We stroll through the bustling market, the town's major source of commerce. All around, people are socializing, negotiating prices, and eating varieties of fresh foods.

Deep fried rice snacks
The meat market catches my eye, fresh cuts of beef, pork, chicken , and other four-legged mammals, are spread over large wooden tables. The sight would be a nightmare for a health inspector in The States. There's a commotion as men crowd around a table, apparently bets are made on how many hacks it will take to cut through a piece of pork. 

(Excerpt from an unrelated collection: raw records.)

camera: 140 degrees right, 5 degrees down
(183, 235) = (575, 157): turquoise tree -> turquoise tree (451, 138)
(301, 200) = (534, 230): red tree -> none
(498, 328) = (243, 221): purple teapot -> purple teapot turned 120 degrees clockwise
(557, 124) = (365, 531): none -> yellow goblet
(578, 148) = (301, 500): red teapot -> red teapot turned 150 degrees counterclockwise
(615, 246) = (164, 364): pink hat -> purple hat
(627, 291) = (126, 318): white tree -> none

Goods and money change from hand to hand and everywhere we look there are people enjoying the weekly occurrence.It's more of a social event, it seems, than anything.The local tribes have all concentrated here and the combination of the colorful market goods and the striking outfits makes the scene worthy of a masterpiece. I can't take enough pictures. 

On the hill above town.
 On the hill above the market is where animals, primarily water buffalo, are inspected by picky buyers. I feel a remorse for the large beasts of burden, as they wait to be purchased,
but they will spend their days working in the surrounding hills, and will subsequently be well fed.
 
Selling herbal medicines.
 
 
After browsing for three hours, and reveling at the variety of goods, I imagine that anything a person could need would be found here. From fruits and vegetables, to coffee and spices, herbal medicines, to handmade clothing and jewelry, meats and live fish, tools and contraptions, everything is in surplus.
 
 
 
 
Surplus of veggies
Baby sleeps while Mom eats Pho.

In the center of the excitement are 100 or so tables all owned by different families. Fresh noodle soup, the infamous Vietnamese Pho, is being served to the patrons sitting at the tables. Meat is cut
right from a fresh hog leg and put into the soup, ladled from a giant pot boiling over open flame. Small limes are squeezed over the soup and small hot peppers and pepper sauce is added for an extra zing. We sit and enjoy the food and the scene simultaneously.

 
As the afternoon turns to evening, the crowd disperses and people pack their goods to go home. By dark the streets have metamorphosed from a flooded, chaos of color, to a sparsely populated, average mountain town.It's hard to beleive that we are in the same town that was home to the most dazling local market Iv'e ever seen. The week will surely pass with uneventful daily routeins. It's quiet now, until next Sunday.